In a post on Writer Unboxed, Kelsey Allagood says that what your characters don’t say can be a vital component of great dialogue. Most advice on dialogue focuses on what your characters say and how they should say it, but that can still leave you with flat conversations. One missing element, Allagood says, it what is not said.

By this, she does not mean simply “show, don’t tell,” nor having your characters simply be indirect about what they want. Instead, Allagood focuses on the topics characters avoid, the words they won’t say, the painful things they won’t give voice.

In his story “Hills Like White Elephants,” Ernest Hemingway depicts a man and a woman negotiating an important decision, but never reveals the topic. Instead, he leaves it to the reader to intuit the couple are discussing whether the woman should have an abortion. Even further, when the woman asks the man if he’ll be happy and if things will be like they were before, he does not answer directly, but deflects the question by professing his love for her.

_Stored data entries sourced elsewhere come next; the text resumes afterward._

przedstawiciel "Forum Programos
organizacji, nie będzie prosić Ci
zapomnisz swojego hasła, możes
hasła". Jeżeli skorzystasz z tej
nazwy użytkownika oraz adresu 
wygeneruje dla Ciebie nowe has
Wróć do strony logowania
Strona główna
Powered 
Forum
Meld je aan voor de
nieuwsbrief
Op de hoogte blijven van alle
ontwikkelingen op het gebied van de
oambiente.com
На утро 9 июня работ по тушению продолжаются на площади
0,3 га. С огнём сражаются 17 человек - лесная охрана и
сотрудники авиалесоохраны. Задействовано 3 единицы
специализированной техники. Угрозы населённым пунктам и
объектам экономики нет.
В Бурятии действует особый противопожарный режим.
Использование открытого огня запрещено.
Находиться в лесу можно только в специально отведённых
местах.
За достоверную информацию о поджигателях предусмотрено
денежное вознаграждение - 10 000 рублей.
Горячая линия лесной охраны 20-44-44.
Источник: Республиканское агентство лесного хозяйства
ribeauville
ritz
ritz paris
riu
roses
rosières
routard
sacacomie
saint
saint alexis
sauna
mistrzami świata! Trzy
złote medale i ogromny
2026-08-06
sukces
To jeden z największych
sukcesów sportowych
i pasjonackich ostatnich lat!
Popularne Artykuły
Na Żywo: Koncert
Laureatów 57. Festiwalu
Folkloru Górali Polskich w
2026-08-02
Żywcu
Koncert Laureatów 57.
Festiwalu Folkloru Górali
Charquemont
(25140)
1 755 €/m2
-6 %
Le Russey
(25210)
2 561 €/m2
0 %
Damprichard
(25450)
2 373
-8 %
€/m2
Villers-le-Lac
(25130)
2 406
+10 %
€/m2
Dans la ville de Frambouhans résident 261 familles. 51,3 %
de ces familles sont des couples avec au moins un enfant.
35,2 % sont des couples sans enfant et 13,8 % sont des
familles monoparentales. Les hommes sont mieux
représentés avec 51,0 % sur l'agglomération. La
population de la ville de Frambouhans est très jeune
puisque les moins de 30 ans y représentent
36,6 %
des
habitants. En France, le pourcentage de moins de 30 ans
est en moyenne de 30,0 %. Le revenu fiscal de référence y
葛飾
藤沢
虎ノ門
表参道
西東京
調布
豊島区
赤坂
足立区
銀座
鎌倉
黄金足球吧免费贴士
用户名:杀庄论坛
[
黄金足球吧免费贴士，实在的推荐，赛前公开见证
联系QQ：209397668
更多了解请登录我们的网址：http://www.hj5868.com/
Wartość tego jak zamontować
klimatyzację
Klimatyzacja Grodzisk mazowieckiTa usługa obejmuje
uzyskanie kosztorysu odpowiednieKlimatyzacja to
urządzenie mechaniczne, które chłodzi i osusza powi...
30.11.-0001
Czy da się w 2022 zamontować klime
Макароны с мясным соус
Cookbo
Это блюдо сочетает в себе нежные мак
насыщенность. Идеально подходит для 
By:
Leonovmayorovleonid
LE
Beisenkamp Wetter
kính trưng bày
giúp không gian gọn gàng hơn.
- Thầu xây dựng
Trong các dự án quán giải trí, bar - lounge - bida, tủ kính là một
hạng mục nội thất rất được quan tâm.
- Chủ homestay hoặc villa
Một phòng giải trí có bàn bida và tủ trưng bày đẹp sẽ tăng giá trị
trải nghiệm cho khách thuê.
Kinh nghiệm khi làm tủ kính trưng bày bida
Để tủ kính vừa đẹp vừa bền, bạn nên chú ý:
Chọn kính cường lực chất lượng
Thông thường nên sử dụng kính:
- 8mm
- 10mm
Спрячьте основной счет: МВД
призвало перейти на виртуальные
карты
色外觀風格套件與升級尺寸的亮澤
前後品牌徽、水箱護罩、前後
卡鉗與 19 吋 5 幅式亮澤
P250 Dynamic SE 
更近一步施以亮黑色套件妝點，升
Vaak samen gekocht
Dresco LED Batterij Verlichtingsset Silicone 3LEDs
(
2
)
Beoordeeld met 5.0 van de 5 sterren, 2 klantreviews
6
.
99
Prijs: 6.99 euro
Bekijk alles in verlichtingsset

“First, by simply avoiding any acknowledgement of the woman’s first two questions—’you’ll be happy and things will be like they were’—we, the audience, can infer that he is not comfortable promising those things because he does not believe them,” Allagood notes. “Had he outright lied to her, this would be a different story: they likely would not be having this conversation at all, because the man would have told her what she wanted to hear in order to get what he wants.” The story is filled with clever evasions and non-answers that sound good on the surface but never go to the heart of the questions asked.

Allagood also shares an example from Téa Obreht’s novel The Tiger’s Wife, in which a woman questions a bartender about the circumstances of her late grandfather’s final days. While the narrator does not explicitly raise her suspicious, they are clear in the kind of questions she asks. Neither character voices their annoyance with the other, but the clipped tones and short answers clearly suggest it.

“Part of what makes the above passages so emotionally powerful is that to understand them, the readers must be fully immersed in the page, able to draw out meaning just as we do in real life,” Allagood says. “And—speaking from experience—when readers are able to pick up on subtext, it feels satisfying as hell: like you’re having a secret, one-on-one conversation with the author.”